◆ Ausgangstext ◆
------------------------------------

So schrieb EMMA Anfang 1999 über die "neue Lässigkeit" der
Frauen auf ihrem "langen Weg zu Besitz und Macht", um gleich darauf zu
betonen, wie entspannt die Millionärin Jil Sander mit ihrem Vermögen
umgeht.

"Heute erben Frauen gleichberechtigt und verdienen immer öfter
mehr als sie zum Leben brauchen. So ist inzwischen jeder dritte Aktionär
eine Frau, verdient jede zwölfte Ehefrau mehr als ihr Mann und gehört
jede neunte Emma-Leserin mit über 5.000 DM netto im Monat zu den Spitzenverdienerinnen
der Nation."

Dieser Weg ist aber nur für einige wenige Frauen möglich.
Doch er wird von vielen Feministinnen als der Weg aus der Frauenunterdrückung
heraus gepriesen. Die Bewegung, die heute so nach rechts geht, ist ein
Produkt der Explosion von 1968. Woher kommt aber diese Entwicklung einer
Bewegung, die angetreten war, Frauenunterdrückung auf den Müllhaufen
der Geschichte zu werfen?

Wandel

1968 ist eine Frauenbewegung wiedererstanden, die von einer Orientierung
auf die Arbeiterklasse geprägt war. Frauenunterdrückung war nach
dem damals vorherrschenden marxistischen Ansatz das Produkt der Klassenausbeutung
im Kapitalismus.

------------------------------------

◆ Bereitgestelltes Material ◆
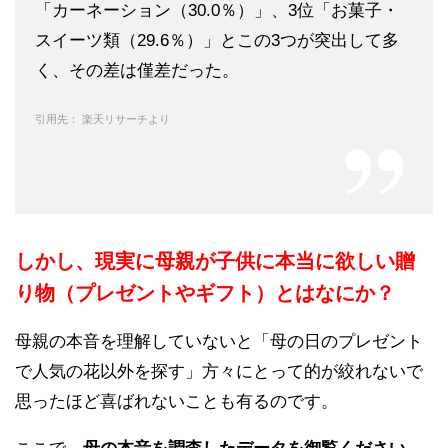
「カーネーション（30.0％）」、3位「お菓子・
スイーツ類（29.6％）」とこの3つが突出して多
く、その差は僅差だった。
引用先： 楽天リサーチより
しかし、現実に母親が子供に本当に欲しい贈
り物（プレゼントやギフト）とはなにか？
母親の本音を理解していないと「母の日のプレゼント
で人気の花以外を探す」方々にとって的が絞れないで
思ったほど喜ばれないことも有るのです。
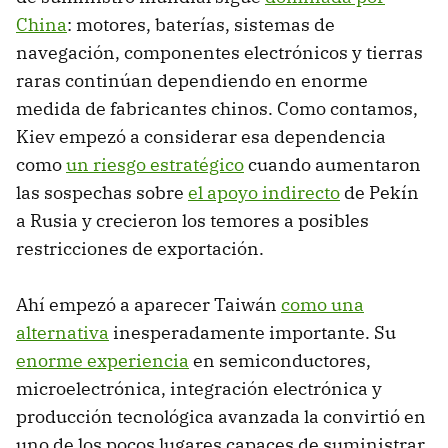
China
: motores, baterías, sistemas de
navegación, componentes electrónicos y tierras
raras continúan dependiendo en enorme
medida de fabricantes chinos. Como contamos,
Kiev empezó a considerar esa dependencia
como
un riesgo estratégico
cuando aumentaron
las sospechas sobre
el apoyo indirecto
de Pekín
a Rusia y crecieron los temores a posibles
restricciones de exportación.
Ahí empezó a aparecer Taiwán
como una
alternativa
inesperadamente importante. Su
enorme experiencia
en semiconductores,
microelectrónica, integración electrónica y
producción tecnológica avanzada la convirtió en
uno de los pocos lugares capaces de suministrar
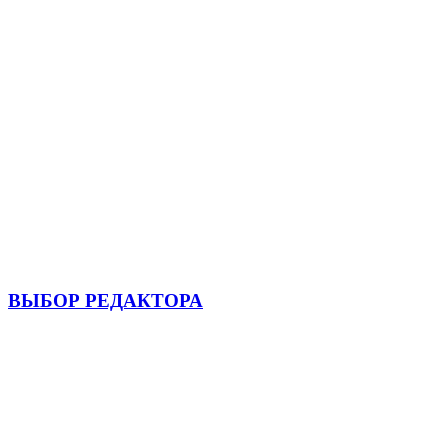
ВЫБОР РЕДАКТОРА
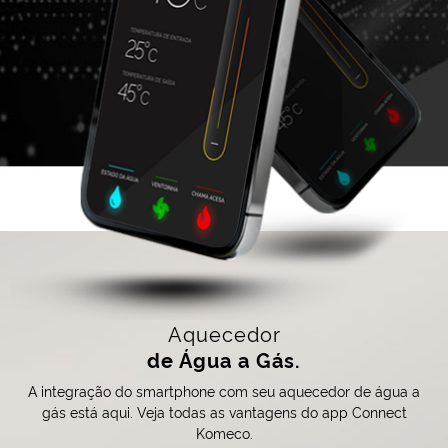
Aquecedor
de Água a Gás.
A integração do smartphone com seu aquecedor de água a
gás está aqui. Veja todas as vantagens do app Connect
Komeco.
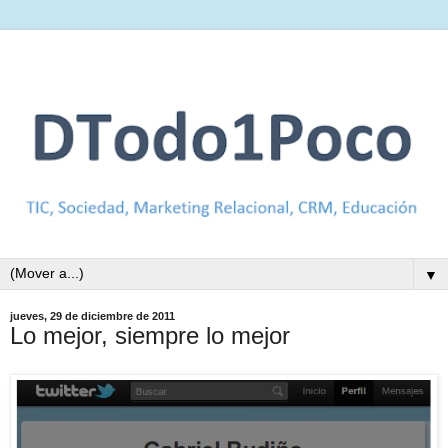
▼
jueves, 29 de diciembre de 2011
Lo mejor, siempre lo mejor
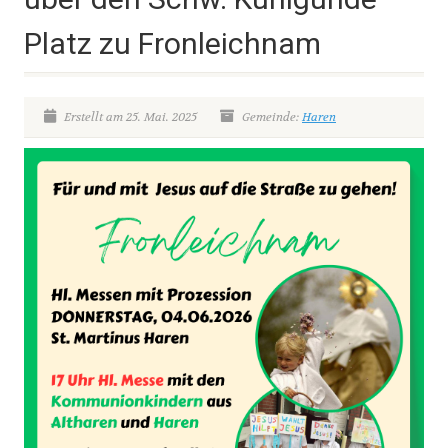
Platz zu Fronleichnam
Erstellt am 25. Mai. 2025
Gemeinde:
Haren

------------------------------------

◆ Verständnis prüfen ◆
a) Übersetze diesen Satz aus dem Text über die Frauenbewegung ins Englische: „Dieser Weg ist aber nur für einige wenige Frauen möglich.“
b) Schreib die Zeilen der Auflistung genau ab, vom Anfang der Auflistung bis einschließlich der Zeile mit „思ったほど喜ばれないことも有るのです。“. Lass die Bilder dabei weg.

◆ Die Lösungen ◆
a) However, this path is only possible for a few women.

b)
「カーネーション（30.0％）」、3位「お菓子・
スイーツ類（29.6％）」とこの3つが突出して多
く、その差は僅差だった。
引用先： 楽天リサーチより
しかし、現実に母親が子供に本当に欲しい贈
り物（プレゼントやギフト）とはなにか？
母親の本音を理解していないと「母の日のプレゼント
で人気の花以外を探す」方々にとって的が絞れないで
思ったほど喜ばれないことも有るのです。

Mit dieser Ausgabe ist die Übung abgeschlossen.